Bezerro valorizado e arroba em alta marcam as projeções para 2026
Publicado em 10/02/2026 10h58

Bezerro valorizado e arroba em alta marcam as projeções para 2026

A dsm-firmenich projeta para 2026 a inversão do ciclo pecuário no Brasil, com menor abate de fêmeas e tendência de alta nos preços do boi e do bezerro.
Por: Redação

O mercado pecuário brasileiro se prepara para uma mudança de curso significativa em 2026. Após um 2025 marcado por uma oferta excessiva de fêmeas, que chegou a representar 48% do abate total nos primeiros três trimestres, o setor entra agora na fase de retenção de matrizes. Essa inversão do ciclo pecuário, detalhada pela dsm-firmenich em sua análise de expectativas para o ano, deve reduzir a disponibilidade geral de animais e dar suporte para a valorização da arroba.

Em 2025, a alta produção de carne e o recorde de exportações não foram suficientes para sustentar os preços do boi gordo, justamente devido ao descarte massivo de fêmeas que inundou o mercado. Para 2026, o cenário se inverte: a capacidade produtiva de bezerros caiu nos anos anteriores, o que já reflete em uma reposição mais cara. Com o bezerro valorizado, o criador volta a reter vacas e novilhas, iniciando um processo de escassez de oferta que tende a elevar os preços em toda a cadeia.

As projeções indicam que a produção de carne bovina deve recuar cerca de 5% em 2026, passando de 10,9 milhões para 10,3 milhões de toneladas. No mercado interno, a disponibilidade deve cair 7%, o que, somado à tendência de alta na arroba, pode pressionar o preço da carne no varejo. Contudo, eventos como as eleições e a Copa do Mundo são vistos como catalisadores que podem estimular o consumo doméstico.

PROJEÇÕES PARA 2026

  • Produção de carne: Queda de 5% (est. 10,3 mi t)

  • Exportações: Recuo de 3% (est. 4,8 mi t)

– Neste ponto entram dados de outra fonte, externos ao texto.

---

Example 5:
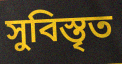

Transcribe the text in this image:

সুবিস্তৃত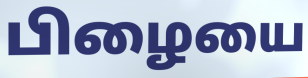
பிழையைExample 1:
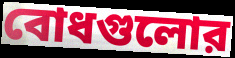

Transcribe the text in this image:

বোধগুলোর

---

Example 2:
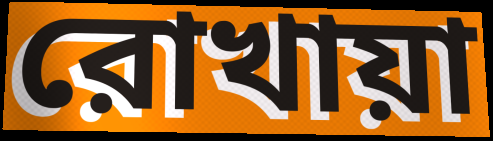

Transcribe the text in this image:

রোখায়া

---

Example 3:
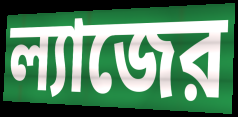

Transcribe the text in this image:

ল্যাজের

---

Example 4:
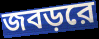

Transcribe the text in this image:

জবড়রে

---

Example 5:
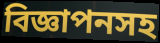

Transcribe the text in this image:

বিজ্ঞাপনসহ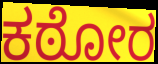
ಕಠೋರ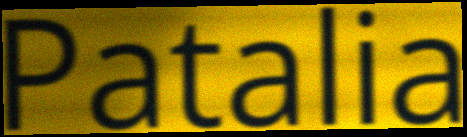
PataliaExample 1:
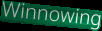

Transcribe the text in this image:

Winnowing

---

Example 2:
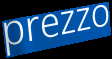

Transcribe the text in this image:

prezzo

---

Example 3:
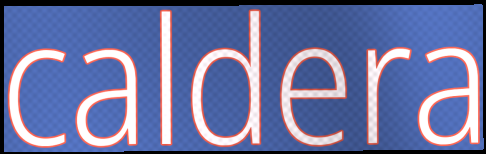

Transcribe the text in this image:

caldera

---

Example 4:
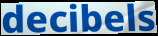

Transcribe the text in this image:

decibels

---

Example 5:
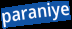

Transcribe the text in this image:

paraniye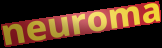
neuroma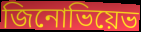
জিনোভিয়েভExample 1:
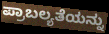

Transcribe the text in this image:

ಪ್ರಾಬಲ್ಯತೆಯನ್ನು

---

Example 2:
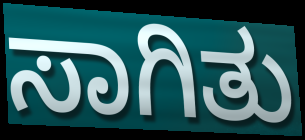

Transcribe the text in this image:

ಸಾಗಿತು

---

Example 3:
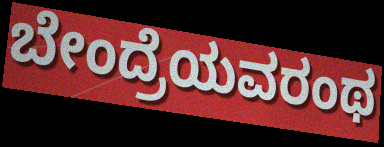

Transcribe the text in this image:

ಬೇಂದ್ರೆಯವರಂಥ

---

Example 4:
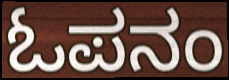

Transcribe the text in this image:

  • Preço do bezerro: Tendência de alta sustentada

O impacto das barreiras internacionais

O cenário das exportações em 2026 exige atenção redobrada dos analistas. Em 2025, o Brasil enfrentou o "tarifaço" dos Estados Unidos, com taxas que chegaram a 40% em agosto, antes de recuarem para 10% no fim do ano. Para 2026, o principal desafio logístico e comercial reside nas salvaguardas chinesas aplicadas desde janeiro, que impõem uma tarifa de +55% após o limite das cotas de importação.

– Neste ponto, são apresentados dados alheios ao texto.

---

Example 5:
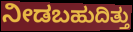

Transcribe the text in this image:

ನೀಡಬಹುದಿತ್ತು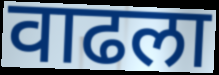
वाढलाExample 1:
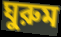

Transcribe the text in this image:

ঘুরুম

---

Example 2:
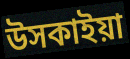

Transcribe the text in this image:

Apesar dessas barreiras, a abertura de novos mercados internacionais atua como uma válvula de escape para a produção brasileira. A menor oferta interna de carne, decorrente da retenção de fêmeas, limitará o volume disponível para embarque, mas o preço competitivo da proteína brasileira continua sendo um diferencial nas mesas asiáticas e europeias. A expectativa é que as exportações encerrem o ano em torno de 4,8 milhões de toneladas.

O preço do boi gordo em São Paulo, que operou em patamares baixos em 2025 (próximo de R$ 230-240/@ em alguns momentos), já demonstra sinais de recuperação. A dsm-firmenich aponta que a sustentação desse movimento de alta dependerá da velocidade da desaceleração do PIB, que pode desestimular o consumo, equilibrando as forças entre a oferta restrita e a demanda cautelosa.

Margens para a cria e recria

O pecuarista que atua na cria deve ser o maior beneficiado neste novo ciclo. Com o bezerro atingindo patamares de preço elevados, as margens da atividade tendem a ser positivas, incentivando o investimento em nutrição e genética de matrizes. Por outro lado, o recriador e o invernista enfrentarão custos de reposição mais altos, o que exigirá uma gestão de custos impecável e o uso de tecnologias que acelerem o ganho de peso.

A fase de "primavera do ciclo" é caracterizada por essa valorização generalizada. Dados da Carta Pecuária indicam que o setor está superando picos históricos de preços em toda a cadeia produtiva, desde o bezerro na fazenda até a carcaça no atacado. O planejamento nutricional estratégico torna-se, portanto, a ferramenta para garantir que o animal atinja o peso de abate no menor tempo possível, aproveitando a janela de preços altos da arroba.

A retenção de fêmeas é o gatilho que faltava para consolidar a virada de preços, após um período prolongado de liquidação de plantel que penalizou a rentabilidade do produtor.

As salvaguardas chinesas aplicadas desde janeiro de 2026 elevam as tarifas em 55% após o esgotamento das cotas anuais.